Lost Songs: The Basement Tapes Continued: A few months back Bob Dylan finally officially released the complete Basement Tapes - a mystical, often-bootlegged bunch of ragged recordings he did with members of the Band during his hiatus from public life in the late '60s. Alongside that release, they grabbed a bunch of cool rockers like Marcus Mumford, Jim James, and Elvis Costello to record versions of songs Dylan wrote during that same period but didn’t record. This is a documentary of the making of that album. Why they took so long to release this is anybody’s guess.
Hello Ladies The Complete Series and the Movie: Stephen Merchant (mostly known for being a part of various Rick Gervais projects) starred in this cancelled-after-one-season HBO show as a gawky Englishman trying to find romance in LA.

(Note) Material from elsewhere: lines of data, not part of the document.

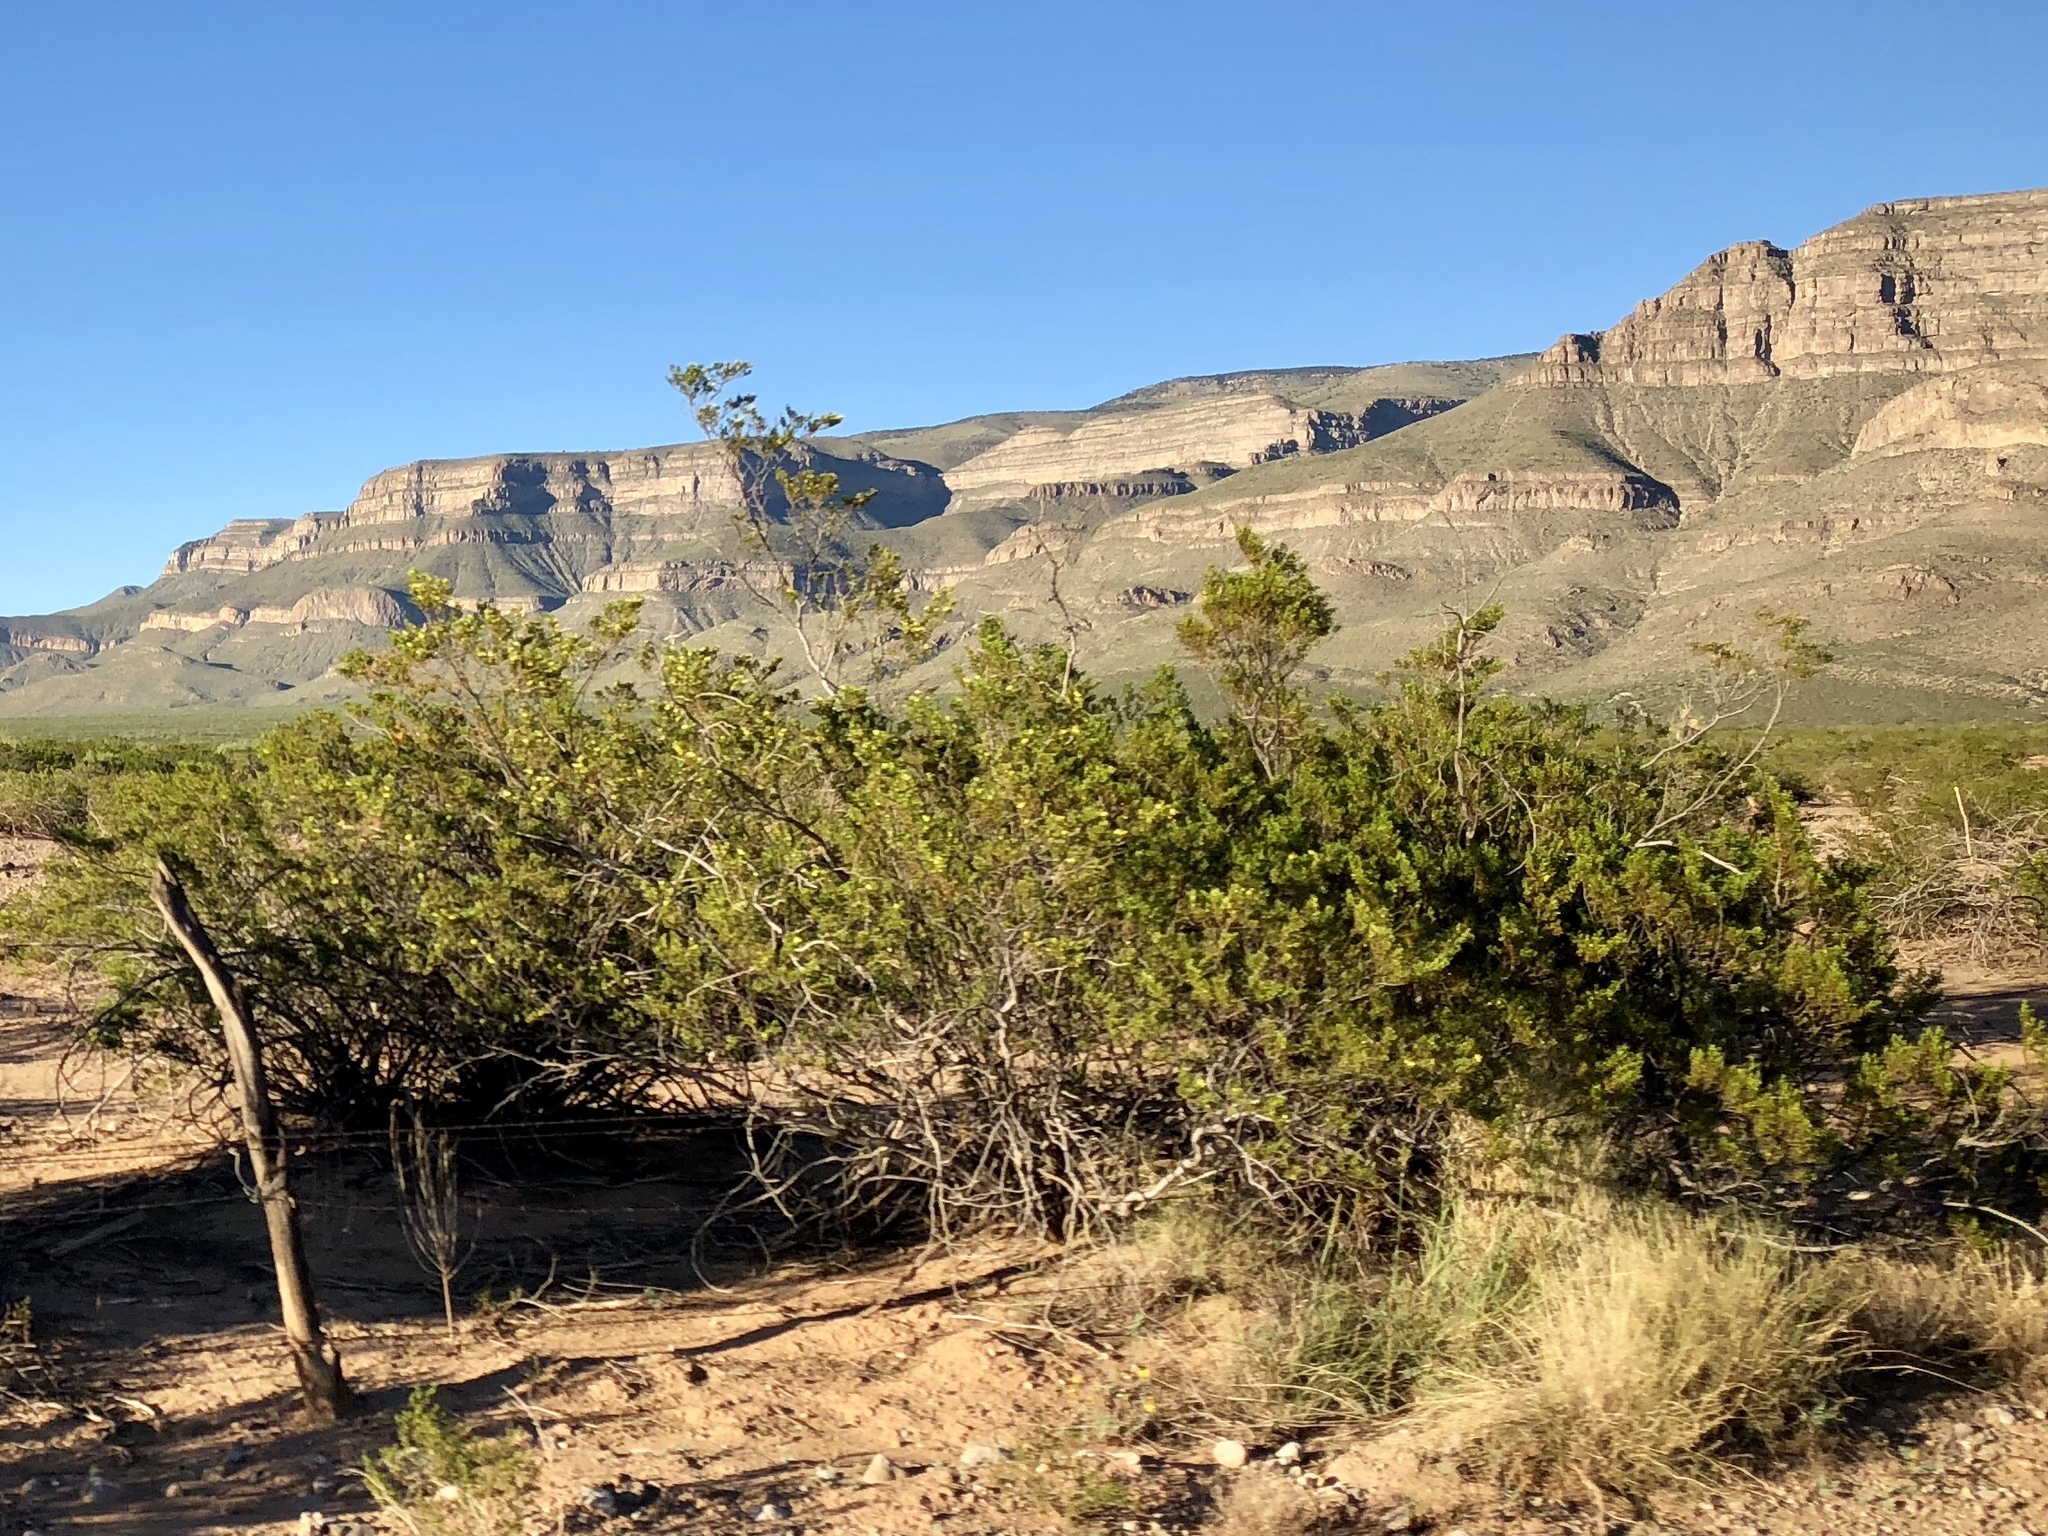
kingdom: Plantae
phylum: Tracheophyta
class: Magnoliopsida
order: Zygophyllales
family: Zygophyllaceae
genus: Larrea
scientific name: Larrea tridentata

The Rockford Files: The Complete Collection: Every now and again, I catch this show on Me-TV. It's not a particularly good series, but James Garner is such a wonderful personality that I never turn it off.
The Saint: The Complete Series: I’ve never seen any of this show, but I did watch that terrible movie version with Val Kilmer. Still, I don’t hold that against Roger Moore who starred in this '60s version of the wealthy man of mystery.
Ray Donovan: Season 2: I keep meaning to check out this Showtime series with Liv Schreiber as a Hollywood fixer who gets celebrities out of sticky jams.
Seventh Son: Julianne Moore and Jeff Bridges star in this wizards and warriors drama that seems to have poofed into existence out of nowhere. I don’t remember hearing anything about it until now and that’s never a good sign for a movie that no doubt had a pretty sizable price tag attached to it. Still, I like those actors and I’m usually good for some silly fantasy stories.